* [TO DO] Lines in which "give" appears should be pulled from the data below.

◇ ◇ ◇ ◇ ◇ ◇ ◇

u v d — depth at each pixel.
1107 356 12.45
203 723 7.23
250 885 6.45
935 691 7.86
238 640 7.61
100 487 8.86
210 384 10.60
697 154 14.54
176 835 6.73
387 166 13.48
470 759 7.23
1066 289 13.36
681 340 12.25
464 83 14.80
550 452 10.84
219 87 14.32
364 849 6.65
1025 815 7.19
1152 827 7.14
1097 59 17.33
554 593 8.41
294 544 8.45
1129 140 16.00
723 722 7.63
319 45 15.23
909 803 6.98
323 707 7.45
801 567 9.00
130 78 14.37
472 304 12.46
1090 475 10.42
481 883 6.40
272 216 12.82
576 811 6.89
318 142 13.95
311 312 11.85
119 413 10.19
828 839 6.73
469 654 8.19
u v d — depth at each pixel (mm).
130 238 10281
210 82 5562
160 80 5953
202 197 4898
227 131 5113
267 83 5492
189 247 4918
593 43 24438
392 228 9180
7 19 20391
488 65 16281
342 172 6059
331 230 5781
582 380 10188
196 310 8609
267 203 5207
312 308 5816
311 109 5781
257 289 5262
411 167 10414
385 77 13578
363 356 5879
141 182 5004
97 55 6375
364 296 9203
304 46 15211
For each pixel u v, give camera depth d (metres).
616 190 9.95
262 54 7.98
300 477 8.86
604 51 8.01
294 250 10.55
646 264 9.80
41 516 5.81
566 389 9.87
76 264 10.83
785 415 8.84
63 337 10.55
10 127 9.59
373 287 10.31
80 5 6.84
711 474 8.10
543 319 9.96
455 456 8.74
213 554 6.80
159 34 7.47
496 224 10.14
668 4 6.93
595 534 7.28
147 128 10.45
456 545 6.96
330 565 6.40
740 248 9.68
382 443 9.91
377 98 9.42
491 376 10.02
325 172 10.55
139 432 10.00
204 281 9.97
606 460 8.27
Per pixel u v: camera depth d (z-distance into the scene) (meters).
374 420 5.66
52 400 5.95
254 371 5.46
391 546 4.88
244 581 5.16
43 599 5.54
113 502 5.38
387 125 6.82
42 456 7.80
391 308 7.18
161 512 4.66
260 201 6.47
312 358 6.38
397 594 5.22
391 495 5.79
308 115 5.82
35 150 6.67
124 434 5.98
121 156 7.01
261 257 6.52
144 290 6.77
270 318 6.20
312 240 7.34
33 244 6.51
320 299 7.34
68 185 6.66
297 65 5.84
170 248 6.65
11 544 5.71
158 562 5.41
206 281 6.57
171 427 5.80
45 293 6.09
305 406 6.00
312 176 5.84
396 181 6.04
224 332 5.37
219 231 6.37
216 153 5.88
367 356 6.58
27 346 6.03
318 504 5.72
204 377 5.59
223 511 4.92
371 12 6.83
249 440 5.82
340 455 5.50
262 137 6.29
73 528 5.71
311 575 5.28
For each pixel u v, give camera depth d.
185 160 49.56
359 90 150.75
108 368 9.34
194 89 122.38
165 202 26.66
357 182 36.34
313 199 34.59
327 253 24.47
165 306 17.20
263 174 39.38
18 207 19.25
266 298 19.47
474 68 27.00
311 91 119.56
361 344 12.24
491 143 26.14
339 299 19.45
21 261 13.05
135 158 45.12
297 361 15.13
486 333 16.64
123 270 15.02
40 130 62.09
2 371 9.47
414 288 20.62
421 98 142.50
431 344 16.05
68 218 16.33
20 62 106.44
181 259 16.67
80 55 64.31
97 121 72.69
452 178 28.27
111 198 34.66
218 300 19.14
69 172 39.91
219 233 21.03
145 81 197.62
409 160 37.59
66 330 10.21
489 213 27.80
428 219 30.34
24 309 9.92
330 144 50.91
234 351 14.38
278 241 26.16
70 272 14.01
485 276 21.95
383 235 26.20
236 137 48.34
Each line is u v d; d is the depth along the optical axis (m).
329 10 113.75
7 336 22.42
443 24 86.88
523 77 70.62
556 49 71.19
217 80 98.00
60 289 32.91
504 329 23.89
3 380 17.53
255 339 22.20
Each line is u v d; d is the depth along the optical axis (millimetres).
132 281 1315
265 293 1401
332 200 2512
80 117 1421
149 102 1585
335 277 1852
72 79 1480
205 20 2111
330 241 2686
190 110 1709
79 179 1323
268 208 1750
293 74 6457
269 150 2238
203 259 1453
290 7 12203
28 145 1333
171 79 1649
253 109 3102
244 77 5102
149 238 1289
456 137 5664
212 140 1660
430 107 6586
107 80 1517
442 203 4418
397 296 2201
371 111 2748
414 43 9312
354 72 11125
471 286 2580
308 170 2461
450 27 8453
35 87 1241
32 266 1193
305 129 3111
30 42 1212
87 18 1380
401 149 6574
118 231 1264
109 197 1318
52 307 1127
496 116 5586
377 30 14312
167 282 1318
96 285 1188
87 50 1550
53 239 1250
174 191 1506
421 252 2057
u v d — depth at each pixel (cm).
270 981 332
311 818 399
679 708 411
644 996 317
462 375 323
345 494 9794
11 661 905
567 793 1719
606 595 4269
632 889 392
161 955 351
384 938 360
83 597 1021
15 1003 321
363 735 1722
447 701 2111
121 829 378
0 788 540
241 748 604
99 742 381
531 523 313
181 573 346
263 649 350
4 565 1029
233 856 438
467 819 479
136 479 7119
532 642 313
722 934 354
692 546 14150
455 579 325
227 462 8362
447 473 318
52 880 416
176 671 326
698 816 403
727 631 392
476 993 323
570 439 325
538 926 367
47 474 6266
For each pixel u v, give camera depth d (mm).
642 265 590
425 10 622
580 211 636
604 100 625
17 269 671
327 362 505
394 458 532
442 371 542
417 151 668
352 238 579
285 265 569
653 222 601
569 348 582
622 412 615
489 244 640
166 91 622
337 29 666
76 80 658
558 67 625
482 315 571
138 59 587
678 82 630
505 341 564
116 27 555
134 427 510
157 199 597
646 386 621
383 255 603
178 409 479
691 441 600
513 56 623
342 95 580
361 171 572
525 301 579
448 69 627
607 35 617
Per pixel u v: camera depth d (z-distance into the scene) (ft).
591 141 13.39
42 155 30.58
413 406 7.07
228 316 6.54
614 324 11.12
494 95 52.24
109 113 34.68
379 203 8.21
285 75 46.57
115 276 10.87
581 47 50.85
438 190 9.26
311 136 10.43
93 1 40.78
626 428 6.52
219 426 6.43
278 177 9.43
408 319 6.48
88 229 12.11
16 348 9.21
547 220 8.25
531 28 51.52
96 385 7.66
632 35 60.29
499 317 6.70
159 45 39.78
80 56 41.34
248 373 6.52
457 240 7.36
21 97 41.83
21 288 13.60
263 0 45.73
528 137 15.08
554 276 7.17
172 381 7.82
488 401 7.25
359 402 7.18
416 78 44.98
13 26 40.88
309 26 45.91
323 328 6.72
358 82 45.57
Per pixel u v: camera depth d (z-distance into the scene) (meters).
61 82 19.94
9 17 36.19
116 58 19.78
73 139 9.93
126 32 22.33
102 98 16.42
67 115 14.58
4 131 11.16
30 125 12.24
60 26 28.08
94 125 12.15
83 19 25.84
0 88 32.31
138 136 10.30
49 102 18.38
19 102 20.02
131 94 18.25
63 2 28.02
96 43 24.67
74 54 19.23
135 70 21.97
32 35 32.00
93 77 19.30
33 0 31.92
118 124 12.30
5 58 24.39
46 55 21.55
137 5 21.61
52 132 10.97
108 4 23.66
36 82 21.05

◇ ◇ ◇ ◇ ◇ ◇ ◇

* [EXERCISE RESULT]
For each pixel u v, give camera depth d (metres).
For each pixel u v, give camera depth d.
For each pixel u v, give camera depth d (mm).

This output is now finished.